Fetal Aortic Diameter
Fetal aortic diameter is measured from the leading edge to leading edge in the ascending aorta, close to the heart. Fetal aortic diameter is a reliable indicator of fetal size.1,2,5,6
Fetal Thoracic Diameter
Maximal fetal thoracic diameter is measured across the widest portion of the thorax at the level of the diaphragm (withers to girth if possible). This is a fairly good indicator of fetal size but less reliable than fetal aortic diameter.1,2,5,6
Fetal Breathing
The fetus is evaluated for the presence of breathing movements and their regularity. The excursions of the fetal ribs are assessed, and the diaphragm is evaluated for contractions. Fetal breathing should be evaluated for a minimum of 30 seconds in the absence of fetal movement.2,6
Fetal Cardiac Activity
Fetal heart rates and rhythm are obtained with M-mode echocardiography at rest and after fetal movement.1,2,6 The M-mode cursor is passed through any portion of the fetal heart where cardiac motion is detected, and an instantaneous fetal heart rate is obtained. Fetal heart rate can be obtained with instantaneous M-mode echocardiography in moving fetuses in most instances and is an indication of the normal heart rate variability in response to fetal movement.
Fetal Tone
Fetal tone is assessed as present or absent. Fetal tone is absent if the fetus appears limp.1,2,5,6
Maternal Assessments
Uteroplacental Thickness
The thickness of the uteroplacental unit is measured in each of the six areas (cranial, mid, and caudal on each side of the fetus). Measurements should be made in areas where the fetus is not lying against the ventral portion of the uterus, compressing the membranes.1,2,5,6 Both the maximal and minimal uteroplacental thickness should be obtained.6 Measurements should not be made in the nonfetal horn.1,2,5,6
NORMAL FINDINGS
Fetal Numbers and Presentation
Normal mares in late gestation should have a single active fetus in anterior presentation.1,2 The fetal head should be visible from a transrectal window in late gestation but not from a transcutaneous window.2,6 Earlier in gestation until approximately 9 months, the fetus may be in any position. The fetal head may normally be imaged from the transcutaneous window before 298 days of gestation (Figure 58-1).

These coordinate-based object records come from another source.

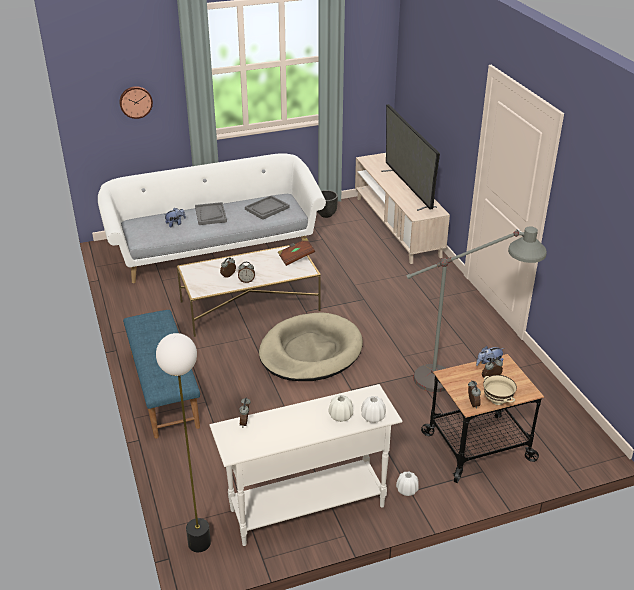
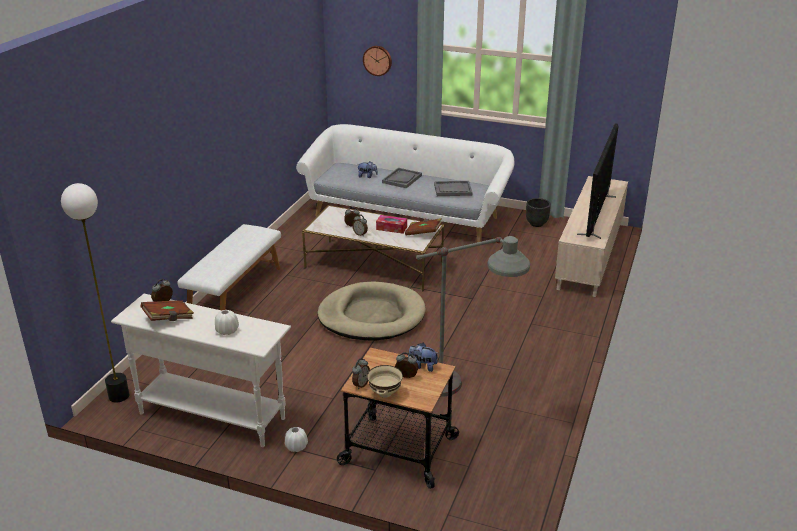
camera: 40 degrees right, 5 degrees down
blue bench [123,310,200,439] -> white bench [177,224,281,310]
white vase [361,396,386,423] -> none
none -> brown book [141,300,194,321]
none -> tissue box [376,215,407,234]

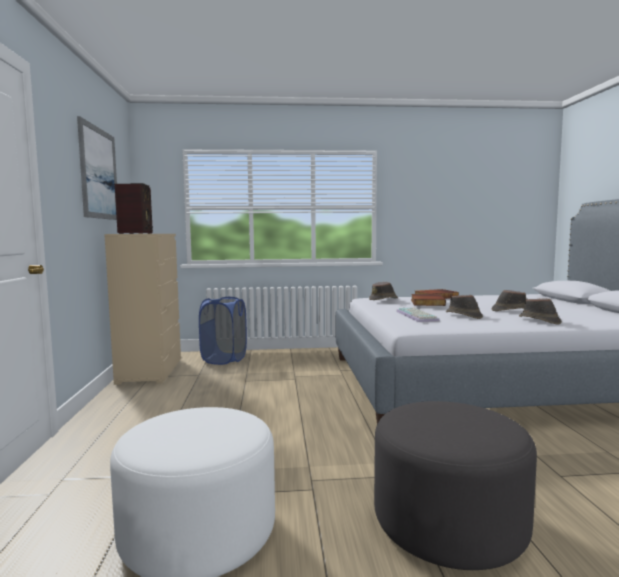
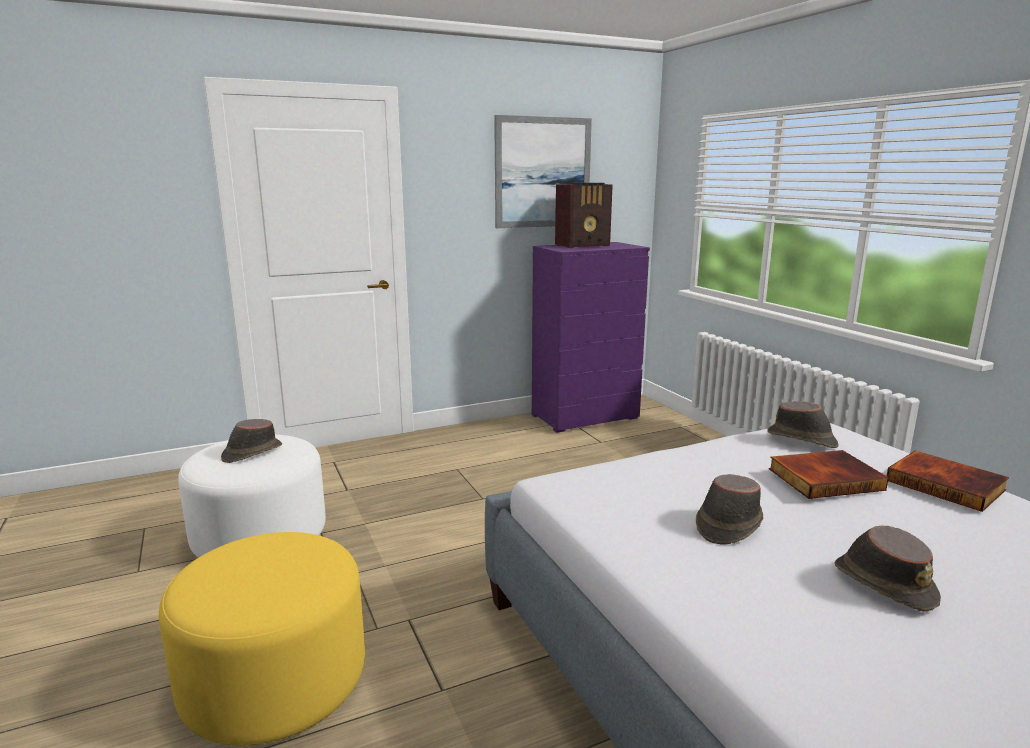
camera: 70 degrees right, 10 degrees up
beige dresser [104,234,181,385] -> purple dresser [532,242,650,433]
blue laundry basket [199,297,247,365] -> none
grey ottoman [374,401,537,570] -> yellow ottoman [159,532,365,746]
keyboard [396,307,440,322] -> none
brown hat [519,298,562,325] -> brown hat moved to [221,419,282,463]

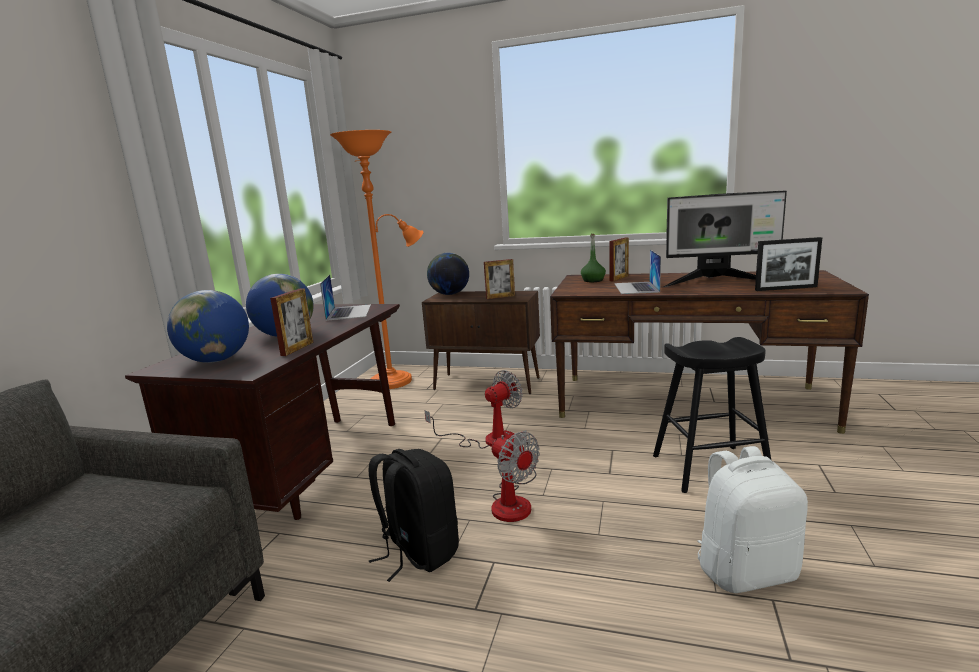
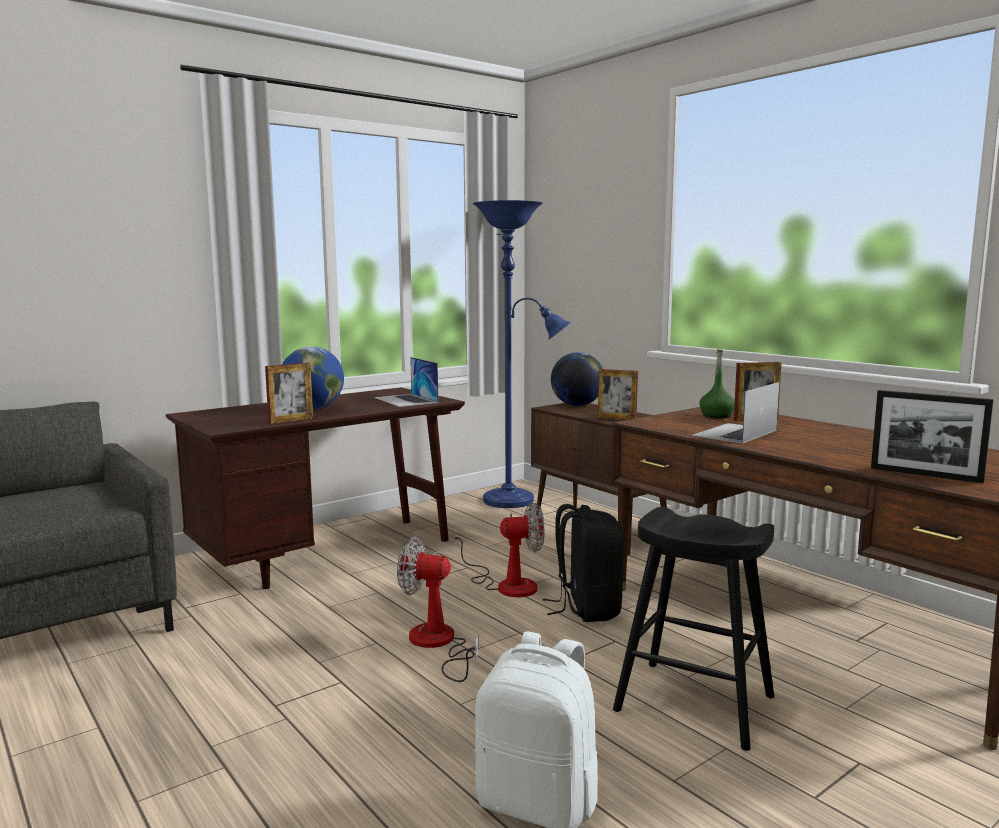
camera: 35 degrees right, 5 degrees down
globe [167,290,249,363] -> none
laptop [320,275,371,321] -> laptop turned 120 degrees clockwise [375,357,438,407]
orange floor lamp [330,130,424,389] -> blue floor lamp [473,200,571,508]
black backpack [368,449,459,582] -> black backpack moved to [543,504,624,622]
fan [491,430,540,522] -> fan turned 105 degrees clockwise [397,537,479,682]
monitor [664,191,787,287] -> none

Fetal Aortic and Thoracic Diameter
The diameter of the fetal aorta (mean = 22.8 ± 2.15 mm) is significantly correlated with neonatal foal weight (P < 0.0008, r = 0.72) and maternal prepartum weight (P < 0.002, r = 0.86) in the late gestation fetus.1,2 The fetal aorta is recognized as the circular artery centrally located in the heart (Figure 58-2). Fetal aortic diameter and thoracic diameter increase gradually throughout gestation. There is a trend for the maximal thoracic diameter to be associated with neonatal foal weight. In the normal fetus the thoracic diameter is approximately 10 times the fetal aortic diameter. This relationship holds true throughout most of gestation.